🤖 AI Summary
This work addresses the challenge of simultaneously preserving structural fidelity in hand-drawn sketches and generating photorealistic images. We propose a fine-tuning-free sketch-to-image synthesis method leveraging pre-trained diffusion models. Our core innovation is a lightweight, learnable linear mapping network that aligns sketch features with the image latent space of a frozen latent diffusion model (LDM), augmented by CLIP embeddings as spatial guidance.
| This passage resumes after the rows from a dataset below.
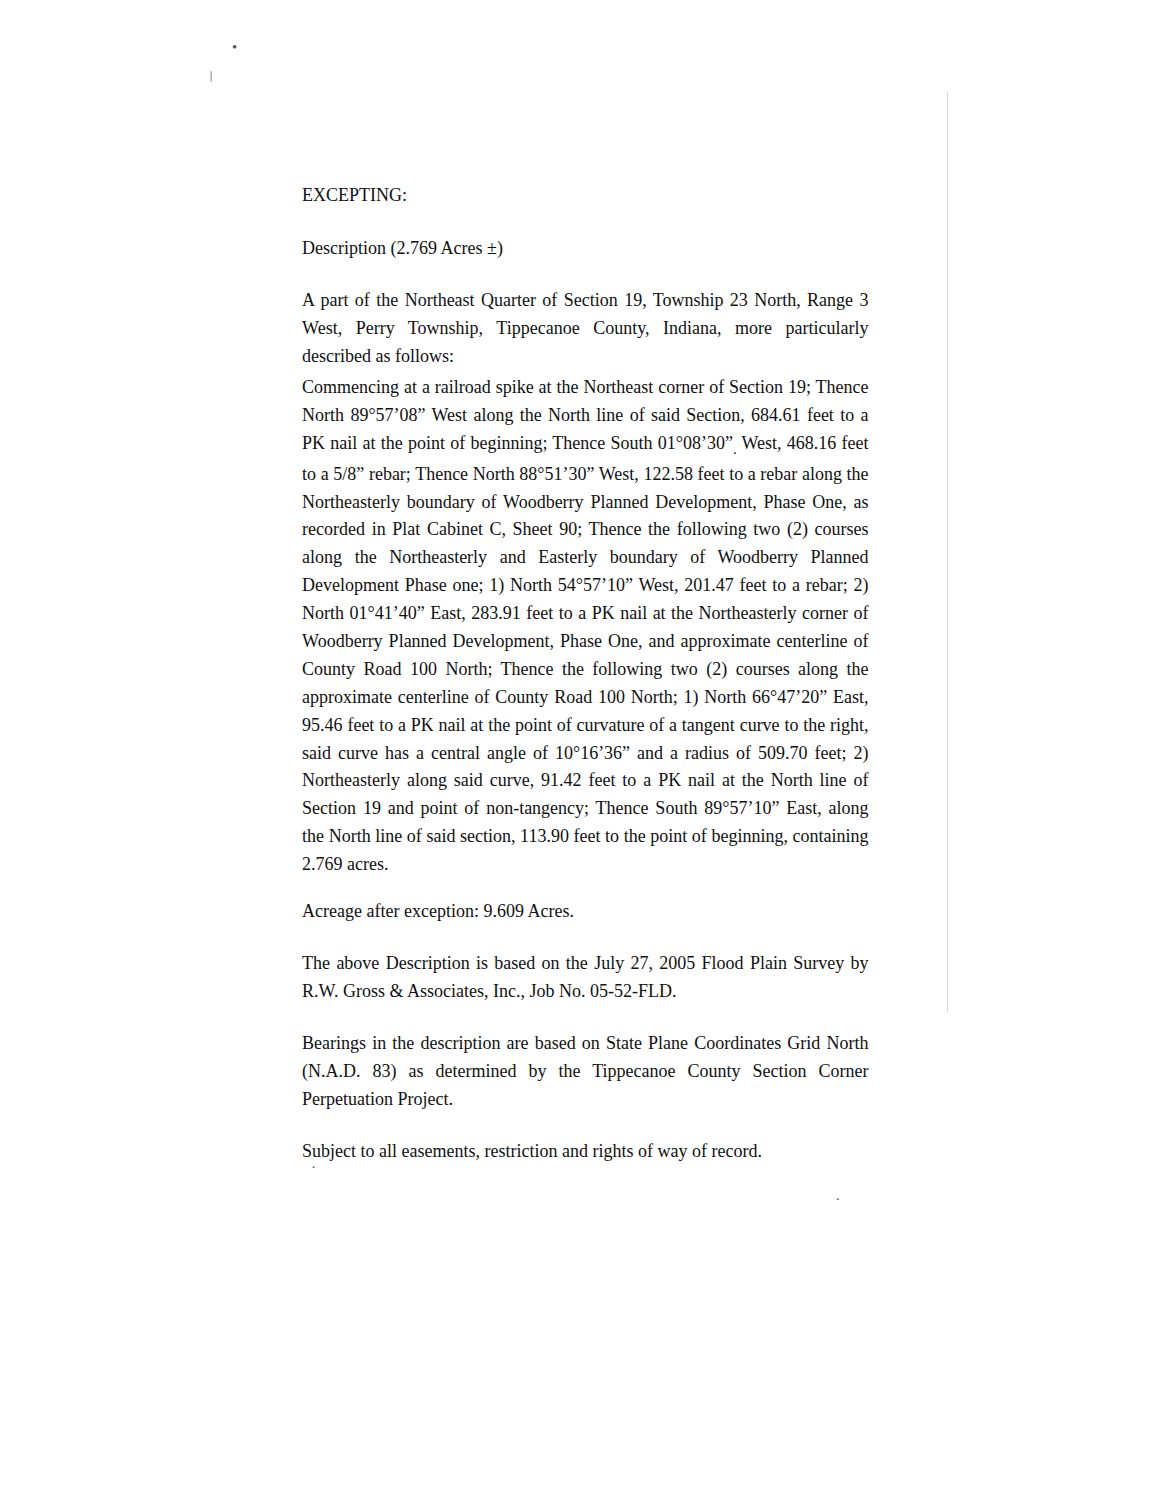• / . .
EXCEPTING:
Description (2.769 Acres ±)
A part of the Northeast Quarter of Section 19, Township 23 North, Range 3 West, Perry Township, Tippecanoe County, Indiana, more particularly described as follows:
Commencing at a railroad spike at the Northeast corner of Section 19; Thence North 89°57’08” West along the North line of said Section, 684.61 feet to a PK nail at the point of beginning; Thence South 01°08’30”. West, 468.16 feet to a 5/8” rebar; Thence North 88°51’30” West, 122.58 feet to a rebar along the Northeasterly boundary of Woodberry Planned Development, Phase One, as recorded in Plat Cabinet C, Sheet 90; Thence the following two (2) courses along the Northeasterly and Easterly boundary of Woodberry Planned Development Phase one; 1) North 54°57’10” West, 201.47 feet to a rebar; 2) North 01°41’40” East, 283.91 feet to a PK nail at the Northeasterly corner of Woodberry Planned Development, Phase One, and approximate centerline of County Road 100 North; Thence the following two (2) courses along the approximate centerline of County Road 100 North; 1) North 66°47’20” East, 95.46 feet to a PK nail at the point of curvature of a tangent curve to the right, said curve has a central angle of 10°16’36” and a radius of 509.70 feet; 2) Northeasterly along said curve, 91.42 feet to a PK nail at the North line of Section 19 and point of non-tangency; Thence South 89°57’10” East, along the North line of said section, 113.90 feet to the point of beginning, containing 2.769 acres.
Acreage after exception: 9.609 Acres.
The above Description is based on the July 27, 2005 Flood Plain Survey by R.W. Gross & Associates, Inc., Job No. 05-52-FLD.
Bearings in the description are based on State Plane Coordinates Grid North (N.A.D. 83) as determined by the Tippecanoe County Section Corner Perpetuation Project.
Subject to all easements, restriction and rights of way of record.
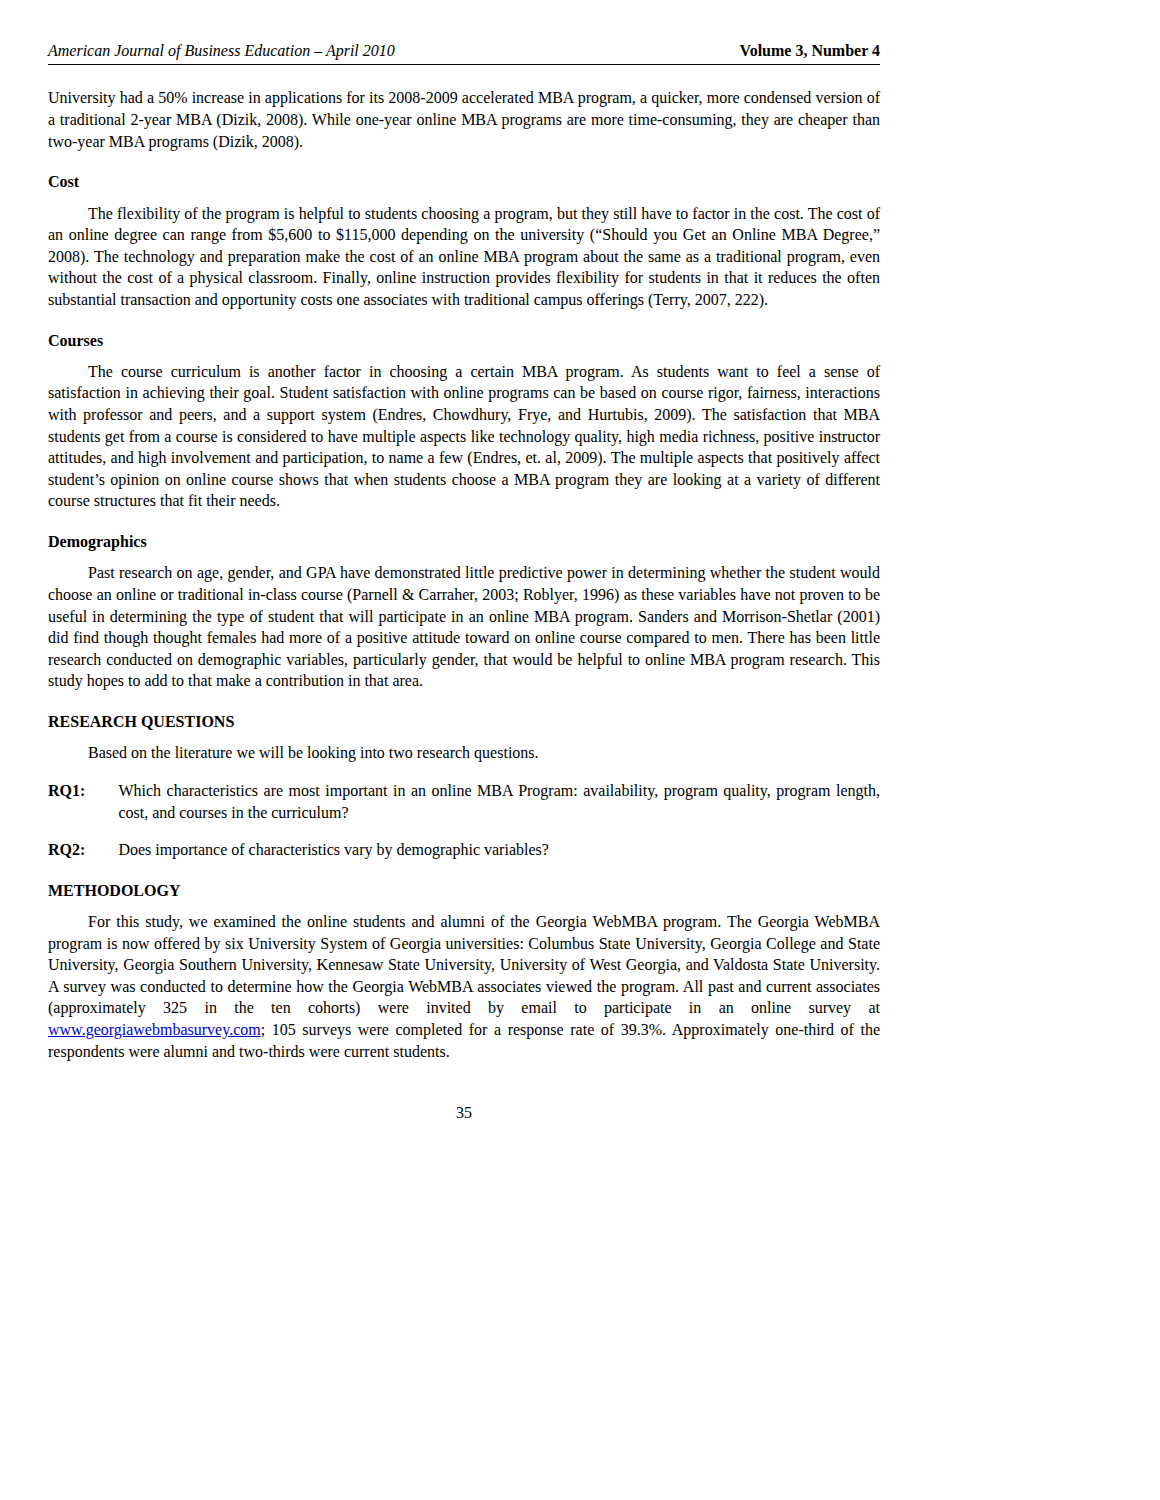American Journal of Business Education – April 2010 Volume 3, Number 4
University had a 50% increase in applications for its 2008-2009 accelerated MBA program, a quicker, more condensed version of a traditional 2-year MBA (Dizik, 2008). While one-year online MBA programs are more time-consuming, they are cheaper than two-year MBA programs (Dizik, 2008).
Cost
The flexibility of the program is helpful to students choosing a program, but they still have to factor in the cost. The cost of an online degree can range from $5,600 to $115,000 depending on the university (“Should you Get an Online MBA Degree,” 2008). The technology and preparation make the cost of an online MBA program about the same as a traditional program, even without the cost of a physical classroom. Finally, online instruction provides flexibility for students in that it reduces the often substantial transaction and opportunity costs one associates with traditional campus offerings (Terry, 2007, 222).
Courses
The course curriculum is another factor in choosing a certain MBA program. As students want to feel a sense of satisfaction in achieving their goal. Student satisfaction with online programs can be based on course rigor, fairness, interactions with professor and peers, and a support system (Endres, Chowdhury, Frye, and Hurtubis, 2009). The satisfaction that MBA students get from a course is considered to have multiple aspects like technology quality, high media richness, positive instructor attitudes, and high involvement and participation, to name a few (Endres, et. al, 2009). The multiple aspects that positively affect student’s opinion on online course shows that when students choose a MBA program they are looking at a variety of different course structures that fit their needs.
Demographics
Past research on age, gender, and GPA have demonstrated little predictive power in determining whether the student would choose an online or traditional in-class course (Parnell & Carraher, 2003; Roblyer, 1996) as these variables have not proven to be useful in determining the type of student that will participate in an online MBA program. Sanders and Morrison-Shetlar (2001) did find though thought females had more of a positive attitude toward on online course compared to men. There has been little research conducted on demographic variables, particularly gender, that would be helpful to online MBA program research. This study hopes to add to that make a contribution in that area.
RESEARCH QUESTIONS
Based on the literature we will be looking into two research questions.
RQ1:
Which characteristics are most important in an online MBA Program: availability, program quality, program length, cost, and courses in the curriculum?
RQ2:
Does importance of characteristics vary by demographic variables?
METHODOLOGY
For this study, we examined the online students and alumni of the Georgia WebMBA program. The Georgia WebMBA program is now offered by six University System of Georgia universities: Columbus State University, Georgia College and State University, Georgia Southern University, Kennesaw State University, University of West Georgia, and Valdosta State University. A survey was conducted to determine how the Georgia WebMBA associates viewed the program. All past and current associates (approximately 325 in the ten cohorts) were invited by email to participate in an online survey at www.georgiawebmbasurvey.com; 105 surveys were completed for a response rate of 39.3%. Approximately one-third of the respondents were alumni and two-thirds were current students.
35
This design eliminates the need for model retraining or domain-specific training data. Quantitatively, our approach achieves state-of-the-art performance across multi-scale metrics—including FID, LPIPS, and Sketch-CLIP—and delivers superior high-resolution visual quality. It outperforms both GAN-based and fine-tuned diffusion-based methods, marking the first zero-shot, lightweight, and high-fidelity sketch-driven image generation framework.
📝 Abstract
Structural guidance in an image-to-image translation allows intricate control over the shapes of synthesized images. Generating high-quality realistic images from user-specified rough hand-drawn sketches is one such task that aims to impose a structural constraint on the conditional generation process. While the premise is intriguing for numerous use cases of content creation and academic research, the problem becomes fundamentally challenging due to substantial ambiguities in freehand sketches. Furthermore, balancing the trade-off between shape consistency and realistic generation contributes to additional complexity in the process. Existing approaches based on Generative Adversarial Networks (GANs) generally utilize conditional GANs or GAN inversions, often requiring application-specific data and optimization objectives. The recent introduction of Denoising Diffusion Probabilistic Models (DDPMs) achieves a generational leap for low-level visual attributes in general image synthesis. However, directly retraining a large-scale diffusion model on a domain-specific subtask is often extremely difficult due to demanding computation costs and insufficient data. In this paper, we introduce a technique for sketch-to-image translation by exploiting the feature generalization capabilities of a large-scale diffusion model without retraining. In particular, we use a learnable lightweight mapping network to achieve latent feature translation from source to target domain. Experimental results demonstrate that the proposed method outperforms the existing techniques in qualitative and quantitative benchmarks, allowing high-resolution realistic image synthesis from rough hand-drawn sketches.